The recent surge in the broader markets over the past few weeks has evoked memories of the peak trading mania experienced during the lockdown days of the pandemic. Back in 2020–2021, it seemed like half of my generation (Gen Z) was learning how to invest for the first time. This trend was somewhat
discouraging, as the day trading habits that developed weren’t necessarily conducive to long-term passive investing. However, it did signify an early start in the markets, which is advantageous.
This time around, the dynamics have shifted, with institutional investors rather than Reddit Robinhood retail traders leading the charge.
Market trends of the pandemic days which included the boom in tech stocks, athleisure wear, and at-home equipment, are resurfacing, but with a more grounded long-term approach. Unlike the speculative frenzy of the past fueled by companies on the brink of bankruptcy, the current rally is underpinned by strong fundamentals and companies that have a strong not weak future ahead, signaling different patterns in the markets.
As companies have released their Q4’23 earnings reports over the past few weeks, the tech and banking sector have been leading the charge, driven by increased post-pandemic consumer spending, borrowing, and general optimism about the economy. Despite geopolitical tensions and an upcoming election in November, the overall economic outlook appears positive, bolstered by the Federal Reserve’s ability to manage inflation and tame interest rates.
Post-Pandemic Possibilities
In contrast to the pandemic-driven resurgence of near-bankrupt stocks, investors are now flocking to companies favored by institutional investors.
January 2024 witnessed a surge in speculative trading reminiscent of 2020, but with institutions anchoring their positions in fundamentally sound companies rather than volatile “pump and dump” stocks like GameStop and Bed Bath and Beyond.
Nowadays, notable attention and price surges have been observed in stocks like Abercrombie & Fitch and Texas Roadhouse, as institutional investors pivot towards companies of the like. Whether or not you consider them more or less stable than the ones that were flying in 2020 is up to each individual investor but noticing these trends can be helpful indicators in general.
Despite a financial institution’s traditional long-term approach and stable vision as providers of mutual, target date funds and retirement plans, witnessing an uptick in individual trades is something to watch out for. As large players in the market due to their size (AUM), customers, and sheer power, they can have a big impact on the direction of it.

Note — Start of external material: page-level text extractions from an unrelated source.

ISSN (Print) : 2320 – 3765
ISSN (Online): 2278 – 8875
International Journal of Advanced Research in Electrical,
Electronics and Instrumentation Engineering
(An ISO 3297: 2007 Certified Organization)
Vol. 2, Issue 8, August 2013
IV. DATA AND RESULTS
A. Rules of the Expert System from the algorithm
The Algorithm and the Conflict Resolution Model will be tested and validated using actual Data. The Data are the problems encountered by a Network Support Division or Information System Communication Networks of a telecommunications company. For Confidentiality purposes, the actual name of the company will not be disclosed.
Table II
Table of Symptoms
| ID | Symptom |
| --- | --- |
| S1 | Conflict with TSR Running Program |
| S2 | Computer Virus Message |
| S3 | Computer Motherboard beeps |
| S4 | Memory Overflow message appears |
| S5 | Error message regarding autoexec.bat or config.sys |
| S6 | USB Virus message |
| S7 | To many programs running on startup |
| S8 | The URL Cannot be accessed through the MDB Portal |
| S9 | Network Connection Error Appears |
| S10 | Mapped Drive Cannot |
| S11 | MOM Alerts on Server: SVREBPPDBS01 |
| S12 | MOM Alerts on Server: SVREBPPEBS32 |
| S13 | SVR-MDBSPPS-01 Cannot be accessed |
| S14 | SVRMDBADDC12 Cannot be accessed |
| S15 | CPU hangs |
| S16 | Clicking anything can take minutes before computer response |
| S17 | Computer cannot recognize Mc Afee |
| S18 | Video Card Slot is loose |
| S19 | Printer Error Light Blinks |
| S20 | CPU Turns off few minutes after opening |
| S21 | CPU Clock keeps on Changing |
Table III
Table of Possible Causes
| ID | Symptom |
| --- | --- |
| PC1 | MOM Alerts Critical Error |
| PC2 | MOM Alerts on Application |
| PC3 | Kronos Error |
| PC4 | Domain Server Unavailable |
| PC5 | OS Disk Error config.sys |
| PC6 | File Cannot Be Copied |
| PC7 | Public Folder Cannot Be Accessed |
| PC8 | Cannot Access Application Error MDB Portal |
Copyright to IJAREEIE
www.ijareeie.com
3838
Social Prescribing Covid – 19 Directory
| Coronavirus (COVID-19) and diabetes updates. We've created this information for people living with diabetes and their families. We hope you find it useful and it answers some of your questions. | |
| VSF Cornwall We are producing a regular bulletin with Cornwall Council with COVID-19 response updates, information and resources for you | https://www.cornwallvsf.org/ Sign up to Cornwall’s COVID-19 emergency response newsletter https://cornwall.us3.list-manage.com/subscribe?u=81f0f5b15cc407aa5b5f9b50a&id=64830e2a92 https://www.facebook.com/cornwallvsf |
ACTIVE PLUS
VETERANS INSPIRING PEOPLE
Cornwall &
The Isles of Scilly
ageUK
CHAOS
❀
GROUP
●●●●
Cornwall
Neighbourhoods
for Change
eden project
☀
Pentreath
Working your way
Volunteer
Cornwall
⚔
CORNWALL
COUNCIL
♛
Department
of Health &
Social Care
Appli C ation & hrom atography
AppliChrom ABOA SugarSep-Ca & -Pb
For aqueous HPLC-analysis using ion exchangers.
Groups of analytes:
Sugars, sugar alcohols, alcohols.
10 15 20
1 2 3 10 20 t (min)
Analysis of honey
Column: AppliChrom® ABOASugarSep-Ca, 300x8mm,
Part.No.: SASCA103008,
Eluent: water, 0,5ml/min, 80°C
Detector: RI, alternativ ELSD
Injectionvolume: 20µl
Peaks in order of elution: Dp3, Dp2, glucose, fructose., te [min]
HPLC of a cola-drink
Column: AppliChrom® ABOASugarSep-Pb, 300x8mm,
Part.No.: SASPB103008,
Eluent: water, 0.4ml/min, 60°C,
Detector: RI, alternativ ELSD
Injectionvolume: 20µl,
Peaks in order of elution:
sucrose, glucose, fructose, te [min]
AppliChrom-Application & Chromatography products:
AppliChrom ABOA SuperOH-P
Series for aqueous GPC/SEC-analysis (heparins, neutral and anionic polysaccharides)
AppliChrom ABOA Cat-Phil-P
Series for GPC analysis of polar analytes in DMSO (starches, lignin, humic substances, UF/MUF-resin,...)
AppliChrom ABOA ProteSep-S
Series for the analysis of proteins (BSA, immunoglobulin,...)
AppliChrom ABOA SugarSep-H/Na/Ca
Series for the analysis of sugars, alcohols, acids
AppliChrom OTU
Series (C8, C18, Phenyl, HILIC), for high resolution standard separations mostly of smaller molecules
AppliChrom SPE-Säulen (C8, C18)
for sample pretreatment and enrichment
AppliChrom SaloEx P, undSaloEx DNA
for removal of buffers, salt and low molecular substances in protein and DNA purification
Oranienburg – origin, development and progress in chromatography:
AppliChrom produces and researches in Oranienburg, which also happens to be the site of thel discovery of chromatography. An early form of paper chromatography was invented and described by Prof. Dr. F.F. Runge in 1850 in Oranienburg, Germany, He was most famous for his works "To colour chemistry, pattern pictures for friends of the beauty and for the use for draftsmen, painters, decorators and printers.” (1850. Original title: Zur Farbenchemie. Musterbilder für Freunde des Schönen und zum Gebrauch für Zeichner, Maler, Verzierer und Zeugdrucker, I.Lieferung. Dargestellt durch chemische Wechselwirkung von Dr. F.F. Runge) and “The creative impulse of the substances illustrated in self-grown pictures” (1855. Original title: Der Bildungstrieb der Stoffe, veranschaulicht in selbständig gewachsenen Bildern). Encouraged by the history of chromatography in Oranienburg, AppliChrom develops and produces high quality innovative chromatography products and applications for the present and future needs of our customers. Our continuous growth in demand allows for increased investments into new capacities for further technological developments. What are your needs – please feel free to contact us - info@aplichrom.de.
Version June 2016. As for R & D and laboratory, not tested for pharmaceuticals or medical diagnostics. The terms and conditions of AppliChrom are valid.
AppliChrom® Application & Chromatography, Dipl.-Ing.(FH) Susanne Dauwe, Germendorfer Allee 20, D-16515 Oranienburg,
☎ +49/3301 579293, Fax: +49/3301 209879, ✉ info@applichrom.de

With roughly 80% of the volume of NYSE trades are made by institutional investors, their shift towards consumer staples, utilities, consumer discretionary, and energy stocks signifies a departure from the speculative trading frenzy of the past.
While retail investors remain active, there has been a moderation in their trading volume lately. Institutional investors, managing mutual funds and 401(k)s, bring a more realistic perspective geared towards fundamentals and safety than a gaming approach. Not at the center of attention this time, observing institutional investors decision making in the markets can be a great learning experience for future day traders.
The surge of institutional investors into certain stocks signals a return to a more measured approach to investing, moving away from the speculative trading patterns observed during the peak pandemic days. Although no one has a crystal ball nor predict the future, learning from different kinds of investors of all shapes and sizes can help one see investing as a long-term strategy instead of a game which can make your life easier down the road.